とりわけ子供を持つ民間人の動揺は大きく、理由を付けて本土へ引揚げる人たちが出始め、近代化作業の大幅な遅延すら起こりかねない状況になっていました。

そして、この学校火災からわずか3か月後の大正8年(1919年)3月1日に、京城にて突発的な大暴動が起こったのです。

それが「三・一独立運動」です。当時は「京城騒乱事件」や「京城騒擾事件」とも呼ばれていました。

三・一独立運動は詳細を取り上げていると紙面がなくなるので割愛しますが、この京城で起きたことはかん口令にもかかわらず、任期を終えた総督府官吏や、当時その場に居合わせた民間人が内地(日本本土)に戻ると、「実は~」とこっそり話していました。

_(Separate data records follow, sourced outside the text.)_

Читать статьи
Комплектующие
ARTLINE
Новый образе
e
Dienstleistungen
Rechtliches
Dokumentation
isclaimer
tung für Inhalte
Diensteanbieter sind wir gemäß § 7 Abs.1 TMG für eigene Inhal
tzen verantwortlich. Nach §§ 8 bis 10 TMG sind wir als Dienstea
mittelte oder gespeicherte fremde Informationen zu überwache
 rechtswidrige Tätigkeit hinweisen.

そういうこともあり、このあとに起きた大正12年(1923年)9月1日の関東大震災時に結成された自警団(京城で先に大暴動発生前から活動家の朝鮮人の襲撃から身を守るため民間人が自警団をつくっていました)やそれが起こしたトラブル、戒厳令を引いて軍を皇居の警備(奉安所の火災、結婚式襲撃未遂事件などの事例から、大正天皇への直接攻撃の警戒)に当てたりしたことへの影響が、京城から引き揚げた当時を知る人たちで話されていました。

しかし、こちらのことも、なぜか今日の歴史書や報道では、韓国側や日本本土の視点でのみ考察されたものばかりが目につき軽んじられています。

結果として、現在、当時の事情を聞く機会に恵まれなかった多くの日本国民が、外地で起きていた異変が内地にどのような影響を与えたのか、という点を踏まえた上での考察をすることが難しくなってしまっています。

大正9年(1920年)に京城日報社が出版した『朝鮮騒擾の真相』、大正13年(1924年)に朝鮮総督官房庶務部調査課が「三・一独立運動」前後の状況、運動の背景まで詳細に調べ、まとめたマル秘資料「朝鮮の獨立思想及運動」が国立国会図書館デジタルライブラリーにて公開になっていますので、一読されることをお勧めします。